By Padma Nagappan
The majority of California’s sunflower crop is grown in the Sacramento Valley, mostly for seed production.
The state accounts for 95 percent of the U.S supply and 25 percent of the world’s supply of sunflower seeds.
Planted acreage tends to vary greatly year-to-year, because most of it is used as planting seed for farmers that grow it for cooking oil, so the commodity markets dictate demand. Sunflower acreage was at 45,000 acres in 2016 and went up to 54,000 acres in 2017, according to the U.S Department of Agriculture’s estimate in 2018.
Khaled Bali is a University of California Department of Agriculture and Natural Resources statewide water and irrigation specialist who has been working since 2016 on a four-year trial on sunflower varieties.
He was asked by the University of Georgia to help ascertain which varieties were drought resistant. He chose to conduct his trial in the low desert region of the Imperial Valley, since it gets little rain during the growing season between February when it’s planted, and June when it’s harvested. This would make it easier to control and measure the actual water applied to the crop varieties.
“We’re looking at 285 varieties of sunflowers, to see which ones do well under stress,” Bali said. He has tested different plantings each growing season for the past three years, and will finish the trial this year.
Although he had not worked with sunflowers before, he found it was an easy crop to grow. The season can range from 120 to 140 days, but if the crop is planted later in the season, it cuts short the growing period.
He used subsurface drip irrigation to test the crops at different water levels, ranging from 60 to 100 percent. Bali explained that drip works better than furrow irrigation, since it offers better control and precision.

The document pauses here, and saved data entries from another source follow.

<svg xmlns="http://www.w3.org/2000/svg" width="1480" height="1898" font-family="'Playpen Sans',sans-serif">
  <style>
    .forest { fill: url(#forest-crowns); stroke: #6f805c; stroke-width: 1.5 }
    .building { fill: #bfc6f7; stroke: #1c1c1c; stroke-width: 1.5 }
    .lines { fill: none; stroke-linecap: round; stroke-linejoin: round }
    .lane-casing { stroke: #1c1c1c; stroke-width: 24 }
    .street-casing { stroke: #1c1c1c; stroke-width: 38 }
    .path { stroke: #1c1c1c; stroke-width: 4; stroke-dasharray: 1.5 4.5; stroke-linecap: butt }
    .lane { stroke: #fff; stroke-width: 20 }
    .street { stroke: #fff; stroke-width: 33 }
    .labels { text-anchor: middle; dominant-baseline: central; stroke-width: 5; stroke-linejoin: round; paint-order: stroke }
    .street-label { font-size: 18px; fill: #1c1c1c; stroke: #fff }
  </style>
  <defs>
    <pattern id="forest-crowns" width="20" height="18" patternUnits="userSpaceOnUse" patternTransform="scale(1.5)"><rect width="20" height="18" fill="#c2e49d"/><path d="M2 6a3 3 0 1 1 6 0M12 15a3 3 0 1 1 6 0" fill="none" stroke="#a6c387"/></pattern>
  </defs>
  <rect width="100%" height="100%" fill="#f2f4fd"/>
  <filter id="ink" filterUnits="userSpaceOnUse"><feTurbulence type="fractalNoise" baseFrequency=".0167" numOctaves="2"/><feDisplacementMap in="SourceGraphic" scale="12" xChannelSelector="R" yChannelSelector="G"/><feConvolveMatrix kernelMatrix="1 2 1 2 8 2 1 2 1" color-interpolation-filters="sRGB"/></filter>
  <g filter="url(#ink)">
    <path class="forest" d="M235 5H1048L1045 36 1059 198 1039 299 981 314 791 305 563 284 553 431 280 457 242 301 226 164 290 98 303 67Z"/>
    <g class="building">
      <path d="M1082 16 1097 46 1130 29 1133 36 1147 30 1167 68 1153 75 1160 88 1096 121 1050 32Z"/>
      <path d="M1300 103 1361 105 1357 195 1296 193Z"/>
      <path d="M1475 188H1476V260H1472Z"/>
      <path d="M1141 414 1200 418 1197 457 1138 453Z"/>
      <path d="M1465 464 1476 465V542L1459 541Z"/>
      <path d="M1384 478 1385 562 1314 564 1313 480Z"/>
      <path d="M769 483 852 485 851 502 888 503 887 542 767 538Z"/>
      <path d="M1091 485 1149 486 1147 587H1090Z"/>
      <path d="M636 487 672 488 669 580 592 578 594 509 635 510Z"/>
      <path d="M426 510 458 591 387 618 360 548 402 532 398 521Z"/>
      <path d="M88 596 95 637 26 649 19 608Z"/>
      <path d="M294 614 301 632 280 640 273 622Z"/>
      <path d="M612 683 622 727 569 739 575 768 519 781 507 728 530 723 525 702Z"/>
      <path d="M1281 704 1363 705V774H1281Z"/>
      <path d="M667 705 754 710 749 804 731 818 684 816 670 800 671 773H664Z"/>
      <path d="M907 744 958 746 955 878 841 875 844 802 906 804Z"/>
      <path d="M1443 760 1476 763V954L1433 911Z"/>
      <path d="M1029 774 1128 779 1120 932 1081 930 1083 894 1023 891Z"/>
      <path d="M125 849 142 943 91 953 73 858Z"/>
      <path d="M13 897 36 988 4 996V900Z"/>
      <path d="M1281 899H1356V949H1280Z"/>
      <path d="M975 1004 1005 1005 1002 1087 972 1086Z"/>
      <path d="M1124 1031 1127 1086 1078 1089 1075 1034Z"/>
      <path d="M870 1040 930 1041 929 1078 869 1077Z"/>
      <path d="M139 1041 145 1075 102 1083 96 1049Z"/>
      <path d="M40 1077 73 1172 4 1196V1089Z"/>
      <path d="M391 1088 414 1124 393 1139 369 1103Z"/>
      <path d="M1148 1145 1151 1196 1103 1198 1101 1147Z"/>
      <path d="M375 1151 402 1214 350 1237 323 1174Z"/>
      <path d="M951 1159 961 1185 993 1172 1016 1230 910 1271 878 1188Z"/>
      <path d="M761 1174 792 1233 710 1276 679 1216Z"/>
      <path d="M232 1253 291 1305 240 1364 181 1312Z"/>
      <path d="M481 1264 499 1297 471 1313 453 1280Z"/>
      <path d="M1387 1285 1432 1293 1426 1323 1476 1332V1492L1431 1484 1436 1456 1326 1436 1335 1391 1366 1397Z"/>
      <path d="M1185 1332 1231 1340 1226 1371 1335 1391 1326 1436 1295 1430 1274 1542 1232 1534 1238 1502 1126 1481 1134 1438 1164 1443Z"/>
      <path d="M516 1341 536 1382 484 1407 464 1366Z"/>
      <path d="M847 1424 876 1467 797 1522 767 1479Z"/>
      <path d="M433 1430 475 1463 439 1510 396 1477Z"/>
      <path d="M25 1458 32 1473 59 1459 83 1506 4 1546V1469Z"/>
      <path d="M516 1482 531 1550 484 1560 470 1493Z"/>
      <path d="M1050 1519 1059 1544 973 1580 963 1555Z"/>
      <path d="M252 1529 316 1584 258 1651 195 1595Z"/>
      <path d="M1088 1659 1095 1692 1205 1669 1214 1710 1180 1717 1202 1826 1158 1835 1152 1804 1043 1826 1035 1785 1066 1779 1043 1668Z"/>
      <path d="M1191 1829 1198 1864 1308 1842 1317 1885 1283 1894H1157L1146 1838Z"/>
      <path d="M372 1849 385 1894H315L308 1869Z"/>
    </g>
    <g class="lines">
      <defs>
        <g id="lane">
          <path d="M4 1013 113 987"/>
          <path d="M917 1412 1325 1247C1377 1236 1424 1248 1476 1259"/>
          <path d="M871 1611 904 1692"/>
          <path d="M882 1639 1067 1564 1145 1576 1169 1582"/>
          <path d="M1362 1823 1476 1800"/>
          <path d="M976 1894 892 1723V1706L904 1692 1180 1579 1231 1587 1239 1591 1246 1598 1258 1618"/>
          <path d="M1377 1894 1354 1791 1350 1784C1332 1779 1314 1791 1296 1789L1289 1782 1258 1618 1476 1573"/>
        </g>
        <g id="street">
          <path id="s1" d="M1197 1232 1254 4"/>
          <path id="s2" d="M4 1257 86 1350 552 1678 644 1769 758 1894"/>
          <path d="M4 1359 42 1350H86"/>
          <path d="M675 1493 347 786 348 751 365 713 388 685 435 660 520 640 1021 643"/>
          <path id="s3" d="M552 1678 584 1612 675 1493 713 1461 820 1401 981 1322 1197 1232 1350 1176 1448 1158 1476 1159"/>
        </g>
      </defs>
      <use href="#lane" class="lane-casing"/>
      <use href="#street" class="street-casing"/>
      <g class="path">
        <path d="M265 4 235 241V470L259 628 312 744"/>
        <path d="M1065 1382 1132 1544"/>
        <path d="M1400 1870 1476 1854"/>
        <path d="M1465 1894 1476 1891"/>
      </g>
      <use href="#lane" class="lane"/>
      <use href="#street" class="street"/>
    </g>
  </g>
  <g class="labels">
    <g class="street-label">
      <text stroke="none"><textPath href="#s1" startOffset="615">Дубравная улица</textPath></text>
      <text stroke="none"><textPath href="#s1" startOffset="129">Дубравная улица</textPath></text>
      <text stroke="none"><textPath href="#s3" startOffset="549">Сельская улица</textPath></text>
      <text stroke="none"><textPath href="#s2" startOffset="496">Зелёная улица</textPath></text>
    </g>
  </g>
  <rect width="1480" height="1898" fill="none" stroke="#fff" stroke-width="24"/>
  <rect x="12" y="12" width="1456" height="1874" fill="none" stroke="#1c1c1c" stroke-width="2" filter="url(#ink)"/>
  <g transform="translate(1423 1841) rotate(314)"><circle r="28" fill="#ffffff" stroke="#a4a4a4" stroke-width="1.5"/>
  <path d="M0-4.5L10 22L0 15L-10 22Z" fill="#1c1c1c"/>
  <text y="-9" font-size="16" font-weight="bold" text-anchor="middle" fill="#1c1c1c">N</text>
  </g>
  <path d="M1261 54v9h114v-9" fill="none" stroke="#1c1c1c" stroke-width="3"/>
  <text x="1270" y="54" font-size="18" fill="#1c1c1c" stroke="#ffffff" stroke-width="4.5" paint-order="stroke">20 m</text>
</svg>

At the end of Year One, they found little difference between the stressed plants and the ones that got ample water, so they switched gears for Year Two. His team tested the stress group with 10 percent of water requirements, supplementing with 50 percent additional water from ground water sources.
For this current last round of trials, they will select the varieties that did well under stress conditions and plant them again, but spread out the planting timeframe from February through March, to see the impact this has on yield.
He will have conclusive findings at the end of the growing season this year. Some varieties yielded 100 grams of seed while others gave 300 grams.
This is a relatively new crop for the low desert region in California, with about 1,700 acres planted, half for seed production and half for cut flowers. But Bali said it’s a good crop given it has low water use.